Lower the total cost of software ownership by retiring the recurring per-seat license fees of the legacy product

Our client is a tour operator specializing in complex, tailor-made trips that combine accommodations, transportation, and activities. For years, the company relied on a licensed legacy platform with a high cost of ownership that no longer met business needs, forcing employees to handle much of their work manually and store critical data in spreadsheets.
The company decided to replace the system with a modern custom solution. AltexSoft joined under a tight deadline -- before the next licensing payment was due -- and delivered ahead of it, using AI-backed spec-driven development to lower the total cost of ownership across the platform's core workflows.
The project involved rebuilding the operational core of a tour business rather than simply replicating the existing system. The overriding goal was to reduce the total cost of ownership: the licensed legacy product carried a high, recurring price tag, and much of the day-to-day work still depended on manual effort. The replacement had to address several challenges at once.
Lower the total cost of software ownership by retiring the recurring per-seat license fees of the legacy product
Cut costs on agent headcount by automating workflows that previously required manual effort
Build a higher-converting platform earlier, so the client starts earning sooner
Taken together, these goals meant the new platform had to reduce ownership costs on the order of several hundred thousand dollars over its lifecycle -- through lower licensing, leaner headcount, and earlier revenue -- while still shipping on an aggressive schedule.
The platform had to support numerous operations and workflows whose behavior varied by user role, itinerary status, traveler configuration, supplier conditions, and other business rules.
Under a traditional development model, implementing a single feature could take anywhere from several days to several weeks. Given the fixed deadline, designing and validating every scenario through this cycle would have made on-time delivery impossible.
To accelerate the project, AltexSoft combined an interactive system simulation with spec-driven development. This enabled the team to verify complex business logic early and translate approved behavior directly into production code.
In one month, a single AltexSoft solution architect built a functional simulator covering approximately 80 platform operations, from adding services and updating traveler details to repricing trips and communicating with suppliers.
For each operation, the simulator defined required data, availability rules, blocking conditions, system-state changes, and impacts on related workflows. Through an interactive interface, the client could test and approve expected behavior before backend and frontend development began.
Representing approximately 68 percent of the platform's functionality, the simulator served as a shared blueprint for requirements, design, development, and testing. This helped minimize rework and gave all project participants a common reference.
Once the core logic was approved, one backend engineer used spec-driven development and AI assistance to turn the simulator into working functionality. The approach shifted much of the effort from writing routine code to creating precise specifications and reviewing implementation quality. This enabled AltexSoft to deliver features about four times faster, shortening development cycles from months to weeks.
We estimate that the new spec-driven development approach helped reduce engineering time by 610 hours compared with traditional development practices, lowering the cost of creating the platform and, in turn, its total cost of ownership.
The faster delivery translates directly into cost savings. By retiring the licensed legacy product ahead of schedule, the client stops paying recurring per-seat license fees sooner, and the reduced engineering time lowers the one-time cost of building the replacement. Combined with the ongoing operating savings from workflow automation, these effects add up to savings in the range of several hundred thousand dollars across the platform's lifecycle.
Beyond cost reduction, the new platform improves the top line. Streamlined, automated booking workflows deliver a smoother experience that yields higher conversion rates than the legacy system. Because spec-driven development shortened time-to-market, the platform reaches production sooner -- so the client begins capturing those improved conversions, and the associated revenue, earlier than a traditional build would have allowed.

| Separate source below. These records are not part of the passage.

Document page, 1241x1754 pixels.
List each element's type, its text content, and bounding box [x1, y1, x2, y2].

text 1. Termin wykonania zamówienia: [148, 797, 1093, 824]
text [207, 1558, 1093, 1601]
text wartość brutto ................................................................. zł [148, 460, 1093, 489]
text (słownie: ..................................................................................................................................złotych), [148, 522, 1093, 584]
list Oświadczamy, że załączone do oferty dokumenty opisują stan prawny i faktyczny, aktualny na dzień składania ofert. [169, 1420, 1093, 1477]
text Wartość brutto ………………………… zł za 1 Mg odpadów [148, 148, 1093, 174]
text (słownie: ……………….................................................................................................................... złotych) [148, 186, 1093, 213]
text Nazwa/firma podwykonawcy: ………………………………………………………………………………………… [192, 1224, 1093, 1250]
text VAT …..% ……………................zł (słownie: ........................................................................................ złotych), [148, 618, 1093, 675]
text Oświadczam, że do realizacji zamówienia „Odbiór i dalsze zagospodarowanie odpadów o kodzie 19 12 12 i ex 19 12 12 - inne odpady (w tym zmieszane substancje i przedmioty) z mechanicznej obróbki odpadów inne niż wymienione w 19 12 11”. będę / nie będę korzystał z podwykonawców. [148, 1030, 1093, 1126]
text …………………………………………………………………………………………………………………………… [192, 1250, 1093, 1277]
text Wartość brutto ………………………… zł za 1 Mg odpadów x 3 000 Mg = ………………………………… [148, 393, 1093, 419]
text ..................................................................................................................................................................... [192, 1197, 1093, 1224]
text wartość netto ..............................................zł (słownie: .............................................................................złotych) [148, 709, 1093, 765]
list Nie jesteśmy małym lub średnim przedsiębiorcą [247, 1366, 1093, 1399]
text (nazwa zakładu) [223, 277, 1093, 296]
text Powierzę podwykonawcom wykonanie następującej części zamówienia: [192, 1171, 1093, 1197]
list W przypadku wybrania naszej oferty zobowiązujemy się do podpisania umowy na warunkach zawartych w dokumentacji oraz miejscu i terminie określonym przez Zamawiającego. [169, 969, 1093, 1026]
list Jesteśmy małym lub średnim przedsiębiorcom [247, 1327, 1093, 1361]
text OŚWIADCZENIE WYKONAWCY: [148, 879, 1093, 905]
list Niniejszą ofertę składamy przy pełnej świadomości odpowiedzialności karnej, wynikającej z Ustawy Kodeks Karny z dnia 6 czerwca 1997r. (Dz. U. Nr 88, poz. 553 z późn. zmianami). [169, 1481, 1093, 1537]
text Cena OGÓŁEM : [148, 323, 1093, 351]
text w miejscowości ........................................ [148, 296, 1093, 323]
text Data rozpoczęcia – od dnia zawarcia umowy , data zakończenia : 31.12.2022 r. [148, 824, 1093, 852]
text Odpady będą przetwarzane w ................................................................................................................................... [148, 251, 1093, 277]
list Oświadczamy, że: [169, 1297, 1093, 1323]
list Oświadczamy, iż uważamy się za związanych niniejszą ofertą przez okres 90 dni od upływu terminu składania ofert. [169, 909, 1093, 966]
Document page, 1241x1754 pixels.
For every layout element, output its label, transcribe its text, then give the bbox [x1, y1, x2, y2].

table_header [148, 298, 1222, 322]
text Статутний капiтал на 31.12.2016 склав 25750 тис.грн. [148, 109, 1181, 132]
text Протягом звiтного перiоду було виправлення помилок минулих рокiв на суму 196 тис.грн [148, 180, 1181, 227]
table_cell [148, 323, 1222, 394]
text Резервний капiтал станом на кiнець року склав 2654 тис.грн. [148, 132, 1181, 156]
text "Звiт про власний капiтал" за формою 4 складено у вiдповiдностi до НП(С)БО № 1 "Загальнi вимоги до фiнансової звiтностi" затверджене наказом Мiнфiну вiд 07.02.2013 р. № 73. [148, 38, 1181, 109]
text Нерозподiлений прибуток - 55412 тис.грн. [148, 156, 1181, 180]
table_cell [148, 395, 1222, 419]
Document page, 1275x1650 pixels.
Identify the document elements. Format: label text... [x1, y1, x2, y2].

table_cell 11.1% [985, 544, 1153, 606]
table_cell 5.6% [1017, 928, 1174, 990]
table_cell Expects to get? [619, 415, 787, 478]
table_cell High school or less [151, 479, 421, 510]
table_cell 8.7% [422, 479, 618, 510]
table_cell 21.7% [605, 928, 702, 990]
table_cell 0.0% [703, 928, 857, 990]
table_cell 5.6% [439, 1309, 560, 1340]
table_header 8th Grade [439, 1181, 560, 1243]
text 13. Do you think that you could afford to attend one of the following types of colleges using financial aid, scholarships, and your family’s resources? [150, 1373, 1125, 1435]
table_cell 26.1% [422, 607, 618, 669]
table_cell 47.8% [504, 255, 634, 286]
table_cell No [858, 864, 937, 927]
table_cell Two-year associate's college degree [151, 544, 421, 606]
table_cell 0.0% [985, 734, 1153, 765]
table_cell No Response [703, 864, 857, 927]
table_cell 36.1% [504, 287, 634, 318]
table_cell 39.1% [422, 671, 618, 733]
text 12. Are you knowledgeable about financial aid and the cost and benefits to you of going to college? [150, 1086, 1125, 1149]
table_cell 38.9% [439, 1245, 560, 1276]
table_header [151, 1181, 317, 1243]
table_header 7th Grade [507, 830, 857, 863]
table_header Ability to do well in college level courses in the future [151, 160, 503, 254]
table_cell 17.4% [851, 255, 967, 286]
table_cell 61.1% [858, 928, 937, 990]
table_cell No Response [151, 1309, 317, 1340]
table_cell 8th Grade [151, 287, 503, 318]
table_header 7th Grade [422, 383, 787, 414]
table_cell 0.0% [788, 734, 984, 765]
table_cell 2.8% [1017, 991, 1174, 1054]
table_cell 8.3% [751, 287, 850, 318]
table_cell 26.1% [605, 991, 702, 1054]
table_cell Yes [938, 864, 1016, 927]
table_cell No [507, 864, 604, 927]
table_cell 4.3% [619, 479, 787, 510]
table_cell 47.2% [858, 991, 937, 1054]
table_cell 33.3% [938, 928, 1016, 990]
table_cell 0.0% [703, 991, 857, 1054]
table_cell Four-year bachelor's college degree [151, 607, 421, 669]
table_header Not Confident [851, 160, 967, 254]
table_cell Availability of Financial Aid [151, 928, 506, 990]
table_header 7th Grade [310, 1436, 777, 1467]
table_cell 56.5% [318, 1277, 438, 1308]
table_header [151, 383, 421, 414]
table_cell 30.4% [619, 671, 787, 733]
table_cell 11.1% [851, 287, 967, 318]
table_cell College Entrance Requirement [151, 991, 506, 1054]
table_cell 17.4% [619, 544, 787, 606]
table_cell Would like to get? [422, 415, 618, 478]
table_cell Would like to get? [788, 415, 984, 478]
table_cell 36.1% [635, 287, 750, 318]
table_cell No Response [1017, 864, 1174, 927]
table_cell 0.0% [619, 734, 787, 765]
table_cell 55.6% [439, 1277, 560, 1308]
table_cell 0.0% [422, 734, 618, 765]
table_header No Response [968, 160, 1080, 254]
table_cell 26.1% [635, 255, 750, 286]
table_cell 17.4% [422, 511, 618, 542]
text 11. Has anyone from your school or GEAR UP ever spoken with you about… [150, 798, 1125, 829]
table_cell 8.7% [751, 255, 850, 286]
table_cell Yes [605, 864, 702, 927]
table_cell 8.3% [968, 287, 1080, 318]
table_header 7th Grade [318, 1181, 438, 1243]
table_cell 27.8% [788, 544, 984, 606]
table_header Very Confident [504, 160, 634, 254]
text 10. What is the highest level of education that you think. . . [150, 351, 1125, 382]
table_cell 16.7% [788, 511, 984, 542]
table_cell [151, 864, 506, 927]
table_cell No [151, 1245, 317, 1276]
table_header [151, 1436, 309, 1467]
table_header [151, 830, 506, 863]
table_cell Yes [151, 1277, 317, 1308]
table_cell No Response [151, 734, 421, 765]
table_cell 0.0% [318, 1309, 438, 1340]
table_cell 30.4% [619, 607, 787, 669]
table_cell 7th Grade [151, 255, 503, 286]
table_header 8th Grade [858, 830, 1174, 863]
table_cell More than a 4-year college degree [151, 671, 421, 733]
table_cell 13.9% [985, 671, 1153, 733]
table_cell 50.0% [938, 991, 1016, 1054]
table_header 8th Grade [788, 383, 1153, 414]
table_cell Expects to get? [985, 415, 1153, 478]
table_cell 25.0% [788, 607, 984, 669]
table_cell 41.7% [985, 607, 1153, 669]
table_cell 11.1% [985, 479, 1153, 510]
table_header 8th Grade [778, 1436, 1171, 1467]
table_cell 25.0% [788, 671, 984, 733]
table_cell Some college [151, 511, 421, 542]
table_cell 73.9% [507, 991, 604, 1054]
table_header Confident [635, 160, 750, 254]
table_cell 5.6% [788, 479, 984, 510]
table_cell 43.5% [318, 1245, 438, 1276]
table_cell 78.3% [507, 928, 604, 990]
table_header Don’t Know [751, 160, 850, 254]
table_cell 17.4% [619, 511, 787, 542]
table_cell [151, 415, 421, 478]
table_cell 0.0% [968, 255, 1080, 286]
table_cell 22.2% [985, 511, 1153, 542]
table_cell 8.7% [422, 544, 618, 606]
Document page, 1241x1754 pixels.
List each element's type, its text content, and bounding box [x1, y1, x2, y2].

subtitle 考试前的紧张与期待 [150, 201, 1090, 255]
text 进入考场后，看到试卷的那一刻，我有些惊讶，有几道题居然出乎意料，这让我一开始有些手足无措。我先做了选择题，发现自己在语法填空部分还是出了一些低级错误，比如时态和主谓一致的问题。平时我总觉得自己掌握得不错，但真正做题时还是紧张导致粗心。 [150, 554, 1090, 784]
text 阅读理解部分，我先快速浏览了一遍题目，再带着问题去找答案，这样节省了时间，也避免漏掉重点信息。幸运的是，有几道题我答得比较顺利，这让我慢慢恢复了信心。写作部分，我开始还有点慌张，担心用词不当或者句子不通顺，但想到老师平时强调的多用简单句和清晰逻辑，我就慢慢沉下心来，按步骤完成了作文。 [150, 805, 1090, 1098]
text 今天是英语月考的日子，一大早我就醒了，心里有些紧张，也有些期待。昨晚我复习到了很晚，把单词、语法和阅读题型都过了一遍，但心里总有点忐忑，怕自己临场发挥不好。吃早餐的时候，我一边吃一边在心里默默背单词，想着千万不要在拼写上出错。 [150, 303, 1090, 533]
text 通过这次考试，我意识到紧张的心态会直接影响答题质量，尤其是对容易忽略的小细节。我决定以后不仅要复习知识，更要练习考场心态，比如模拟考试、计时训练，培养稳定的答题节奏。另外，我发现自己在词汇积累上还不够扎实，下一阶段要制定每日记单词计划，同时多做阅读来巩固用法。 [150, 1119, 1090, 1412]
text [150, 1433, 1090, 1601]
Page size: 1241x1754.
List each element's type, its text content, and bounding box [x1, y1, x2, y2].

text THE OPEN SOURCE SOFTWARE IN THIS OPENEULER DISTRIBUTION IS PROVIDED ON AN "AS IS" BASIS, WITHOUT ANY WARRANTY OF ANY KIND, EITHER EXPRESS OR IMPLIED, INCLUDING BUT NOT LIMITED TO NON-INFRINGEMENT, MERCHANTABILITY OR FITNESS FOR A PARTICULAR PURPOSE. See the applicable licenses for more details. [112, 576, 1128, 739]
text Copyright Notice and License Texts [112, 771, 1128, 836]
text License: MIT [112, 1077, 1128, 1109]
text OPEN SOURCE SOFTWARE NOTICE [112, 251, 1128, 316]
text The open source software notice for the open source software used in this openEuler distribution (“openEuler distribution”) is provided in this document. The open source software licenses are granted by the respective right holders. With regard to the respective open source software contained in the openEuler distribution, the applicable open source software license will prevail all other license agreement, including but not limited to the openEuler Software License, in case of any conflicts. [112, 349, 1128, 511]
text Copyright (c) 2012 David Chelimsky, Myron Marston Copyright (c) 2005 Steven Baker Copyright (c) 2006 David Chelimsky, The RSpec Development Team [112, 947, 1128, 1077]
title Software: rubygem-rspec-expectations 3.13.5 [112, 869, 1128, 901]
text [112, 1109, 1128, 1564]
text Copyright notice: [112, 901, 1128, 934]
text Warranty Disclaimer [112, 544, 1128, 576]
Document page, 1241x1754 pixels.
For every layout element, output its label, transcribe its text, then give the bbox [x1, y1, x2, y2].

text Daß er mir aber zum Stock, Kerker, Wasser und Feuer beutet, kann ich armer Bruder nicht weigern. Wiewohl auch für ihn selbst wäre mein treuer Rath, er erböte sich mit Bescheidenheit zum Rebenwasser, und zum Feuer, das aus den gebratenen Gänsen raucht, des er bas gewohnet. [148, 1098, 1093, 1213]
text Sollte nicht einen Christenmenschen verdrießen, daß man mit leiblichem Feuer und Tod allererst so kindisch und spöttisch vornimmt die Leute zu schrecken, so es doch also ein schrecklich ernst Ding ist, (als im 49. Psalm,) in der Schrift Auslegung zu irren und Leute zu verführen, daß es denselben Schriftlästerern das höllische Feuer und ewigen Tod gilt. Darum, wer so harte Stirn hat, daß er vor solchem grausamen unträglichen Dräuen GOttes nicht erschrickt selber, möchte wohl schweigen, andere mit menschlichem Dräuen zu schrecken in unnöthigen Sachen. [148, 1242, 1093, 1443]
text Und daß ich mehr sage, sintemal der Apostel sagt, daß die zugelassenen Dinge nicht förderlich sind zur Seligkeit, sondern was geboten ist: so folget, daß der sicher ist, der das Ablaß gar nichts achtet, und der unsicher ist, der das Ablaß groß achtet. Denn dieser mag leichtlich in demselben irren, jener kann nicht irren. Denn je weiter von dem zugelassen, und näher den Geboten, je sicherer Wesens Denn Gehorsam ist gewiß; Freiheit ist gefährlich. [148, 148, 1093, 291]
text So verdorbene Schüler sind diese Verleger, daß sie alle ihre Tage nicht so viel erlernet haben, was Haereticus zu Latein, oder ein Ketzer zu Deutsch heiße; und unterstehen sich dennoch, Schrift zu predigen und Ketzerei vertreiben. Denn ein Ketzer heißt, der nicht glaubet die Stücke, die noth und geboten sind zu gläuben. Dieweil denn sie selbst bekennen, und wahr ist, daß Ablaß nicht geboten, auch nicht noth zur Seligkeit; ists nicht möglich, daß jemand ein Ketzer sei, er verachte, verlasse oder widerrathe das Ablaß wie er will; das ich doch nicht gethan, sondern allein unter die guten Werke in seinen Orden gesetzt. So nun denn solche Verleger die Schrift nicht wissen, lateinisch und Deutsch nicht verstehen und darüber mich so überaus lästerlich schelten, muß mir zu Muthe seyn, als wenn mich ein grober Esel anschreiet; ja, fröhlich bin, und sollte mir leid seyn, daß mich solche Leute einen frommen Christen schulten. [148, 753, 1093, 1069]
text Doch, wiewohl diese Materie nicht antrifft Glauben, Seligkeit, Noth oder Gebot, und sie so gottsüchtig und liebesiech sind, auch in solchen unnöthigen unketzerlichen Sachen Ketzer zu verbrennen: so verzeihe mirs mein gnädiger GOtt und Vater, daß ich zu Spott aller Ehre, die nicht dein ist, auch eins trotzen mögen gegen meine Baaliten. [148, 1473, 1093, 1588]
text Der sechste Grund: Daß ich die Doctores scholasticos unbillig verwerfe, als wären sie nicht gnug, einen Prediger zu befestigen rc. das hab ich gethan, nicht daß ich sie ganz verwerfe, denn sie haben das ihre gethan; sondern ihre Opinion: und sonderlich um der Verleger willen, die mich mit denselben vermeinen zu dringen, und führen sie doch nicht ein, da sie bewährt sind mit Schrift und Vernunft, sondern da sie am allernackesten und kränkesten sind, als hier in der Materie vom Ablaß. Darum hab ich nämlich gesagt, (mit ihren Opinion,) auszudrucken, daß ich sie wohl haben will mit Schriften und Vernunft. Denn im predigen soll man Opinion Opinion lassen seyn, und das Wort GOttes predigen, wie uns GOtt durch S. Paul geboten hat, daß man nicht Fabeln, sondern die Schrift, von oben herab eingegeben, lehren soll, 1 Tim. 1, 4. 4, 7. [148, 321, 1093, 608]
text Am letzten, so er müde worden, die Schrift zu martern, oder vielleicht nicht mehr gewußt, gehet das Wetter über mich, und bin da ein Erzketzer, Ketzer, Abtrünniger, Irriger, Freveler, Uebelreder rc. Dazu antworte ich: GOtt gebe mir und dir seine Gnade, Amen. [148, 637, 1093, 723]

Building a custom platform allows the client to move away from the substantial licensing and operating costs associated with a legacy product. The accelerated development approach also lowered the cost of creating the replacement. Instead of scaling the engineering team proportionally to the amount of functionality required, AltexSoft increased the output of a compact cross-functional team. This reduced headcount lowered the cost of ownership by tens of thousands of dollars, cutting labor spend during the build while still meeting the deadline.
The specifications remain part of the project repository and can be reused for implementation, testing, documentation, and future product changes. This creates value beyond the initial release by reducing the effort needed to understand and extend the platform.
In total, the team designed and delivered the most critical workflows in approximately five weeks, from building the simulator to transferring the approved logic into production -- completing the work ahead of the deadline and before the next licensing payment fell due. The core team consisted of one solution architect, one backend engineer, one QA automation engineer, and one manual QA specialist.
The remaining platform functionality was developed with the support of one additional backend engineer and one frontend engineer.
The technology stack included OpenSpec, .NET, C#, PostgreSQL, AWS, and .NET Aspire.